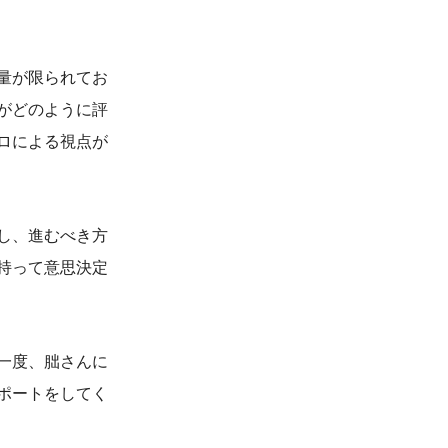
量が限られてお
がどのように評
ロによる視点が
し、進むべき方
持って意思決定
一度、朏さんに
ポートをしてく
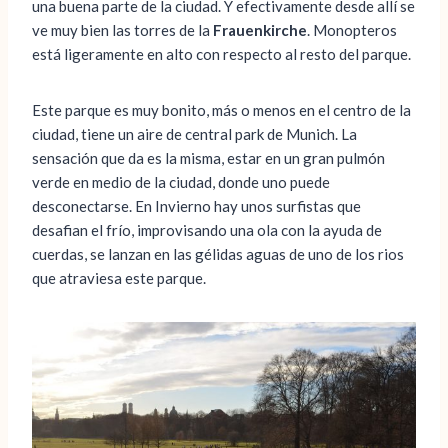
una buena parte de la ciudad. Y efectivamente desde allí se
ve muy bien las torres de la
Frauenkirche
. Monopteros
está ligeramente en alto con respecto al resto del parque.
Este parque es muy bonito, más o menos en el centro de la
ciudad, tiene un aire de central park de Munich. La
sensación que da es la misma, estar en un gran pulmón
verde en medio de la ciudad, donde uno puede
desconectarse. En Invierno hay unos surfistas que
desafian el frío, improvisando una ola con la ayuda de
cuerdas, se lanzan en las gélidas aguas de uno de los rios
que atraviesa este parque.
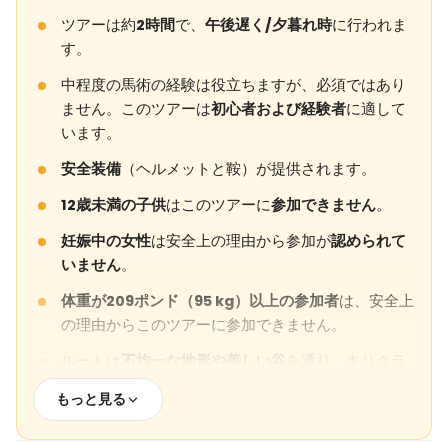
ツアーは約
2時間
で、
午後遅く/夕暮れ時
に行われま
す。
中程度の馬術の経験は役立ちますが、必須ではあり
ません。このツアーは
初心者および経験者
に適して
います。
安全装備
（ヘルメットと鞍）が提供されます。
12歳未満の子供
はこのツアーに
参加できません
。
妊娠中の女性
は安全上の理由から参加が
認められて
いません
。
体重が209ポンド（95 kg）以上の参加者
は、安全上
の理由からこのツアーに参加できません。
ルートは
不均一な地形や美しい谷
を通り、キリクラ
ー谷、少女の修道院、バラ谷、赤い谷、うろこ川、
もっと見る
カルデレ谷、およびチャヴシンの町の近くを含みま
す。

◇ ◇ ◇ ◇ ◇

▶ Exercise description:
Transcribe all of the listing precisely. The images stay out of it.

▶ Answer section:
量が限られてお
がどのように評
ロによる視点が
し、進むべき方
持って意思決定
一度、朏さんに
ポートをしてく
una buena parte de la ciudad. Y efectivamente desde allí se
ve muy bien las torres de la
Frauenkirche
. Monopteros
está ligeramente en alto con respecto al resto del parque.
Este parque es muy bonito, más o menos en el centro de la
ciudad, tiene un aire de central park de Munich. La
sensación que da es la misma, estar en un gran pulmón
verde en medio de la ciudad, donde uno puede
desconectarse. En Invierno hay unos surfistas que
desafian el frío, improvisando una ola con la ayuda de
cuerdas, se lanzan en las gélidas aguas de uno de los rios
que atraviesa este parque.
ツアーは約
2時間
で、
午後遅く/夕暮れ時
に行われま
す。
中程度の馬術の経験は役立ちますが、必須ではあり
ません。このツアーは
初心者および経験者
に適して
います。
安全装備
（ヘルメットと鞍）が提供されます。
12歳未満の子供
はこのツアーに
参加できません
。
妊娠中の女性
は安全上の理由から参加が
認められて
いません
。
体重が209ポンド（95 kg）以上の参加者
は、安全上
の理由からこのツアーに参加できません。
ルートは
不均一な地形や美しい谷
を通り、キリクラ
ー谷、少女の修道院、バラ谷、赤い谷、うろこ川、
もっと見る
カルデレ谷、およびチャヴシンの町の近くを含みま
す。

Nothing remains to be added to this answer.